• _Exercise instructions_
[1] Repeat, word for word, everything in the Phoenix travel piece from "The 90-minute highlight" down to "rest of us.".
[2] List each thing the Phoenix travel piece names as making Phoenix a perfect destination for culture.
[3] Using the Phoenix travel piece, answer the following, one per line:
(a) Which mobile plan made getting places with GPS easy?
(b) How may visitors reach Frank Lloyd Wright's "summer camp"?
(c) How long is the most popular tour?

• _Text block_
Phoenix, Arizona has much to offer in the way of arts & culture, both of which have been shaped by the wild desert and its unique history. It was my second trip in as many years to the sixth largest city in the US, and I’m beginning to understand what makes this city tick. Generous public funding of the arts, a year-round amicable climate, and some of the friendliest locals around make Phoenix a perfect destination to indulge in all kinds of culture. For trip-planning advice, consult Visit Phoenix for more information.
It’s a spread out itinerary, covering many of the unique neighbourhoods within Phoenix and its suburbs. Thanks to my Roam Mobility Talk+Text+Data plan, using GPS to get places was a snap. If there’s one drawback, greater Phoenix isn’t blessed with a surplus of public transportation options. You’ll probably be driving to many of these, but traffic is light compared to other major American cities, and parking is plentiful and frequently free.
At the end of each attraction, I’ve also included a few quick’n’cheap eats selections based on proximity. I figure that consuming all that culture will leave you with a fierce appetite.
Photo Credit: Wikipedia
Frank Lloyd Wright’s ‘summer camp’ is on the outskirts of the city, accessible only by escorted tour. It’s fully worth it, as knowledgable guides illuminate both the buildings and the eccentric life of this master architect. Illuminate is a good description, as much of Wright’s work revolved around the play of shadow and light. The mimicry of nature and use of local materials blends the buildings into their surroundings, making the achievements much less noticeable to the unaided eye.
The 90-minute highlight tour is their most popular, and strikes a good balance as a general primer without resorting to architecture-speak. For the building geeks however, there are also tours that run at least twice that length, with a deeper examination of detail that may elude (and possibly bore?) the rest of us.

Dataset records
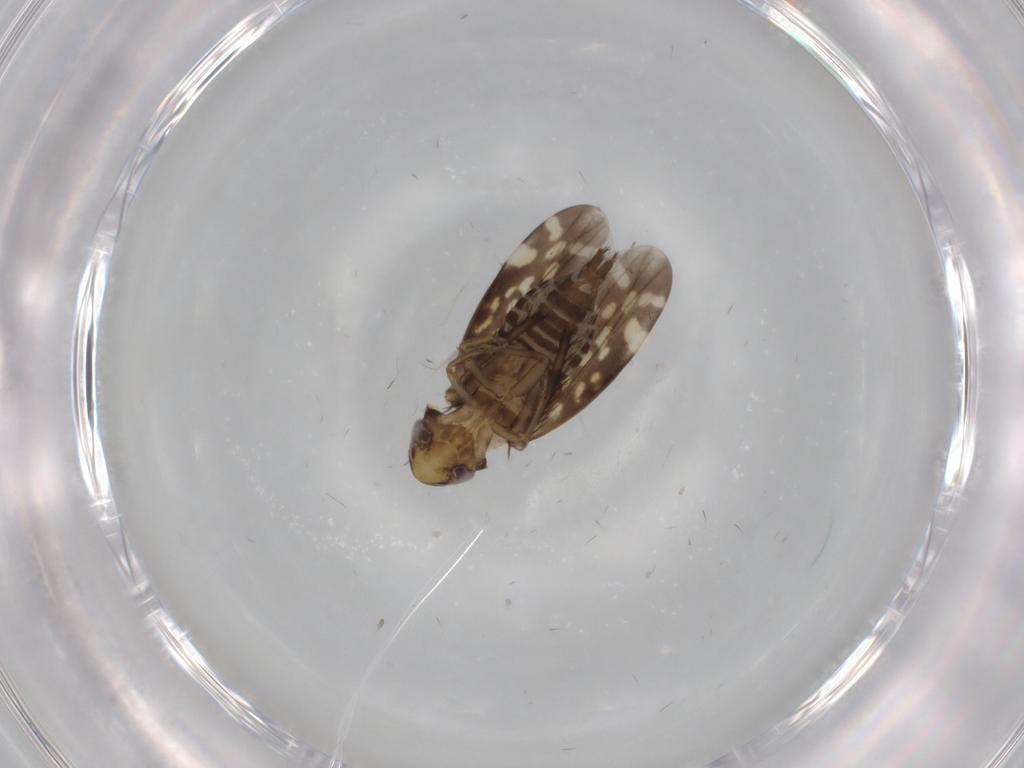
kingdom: Animalia
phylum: Arthropoda
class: Insecta
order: Hemiptera
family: Cicadellidae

• _Answers per task_
[1]
The 90-minute highlight tour is their most popular, and strikes a good balance as a general primer without resorting to architecture-speak. For the building geeks however, there are also tours that run at least twice that length, with a deeper examination of detail that may elude (and possibly bore?) the rest of us.

[2]
- Generous public funding of the arts
- A year-round amicable climate
- Some of the friendliest locals around

[3]
(a) A Roam Mobility Talk+Text+Data plan
(b) Only by escorted tour
(c) 90 minutes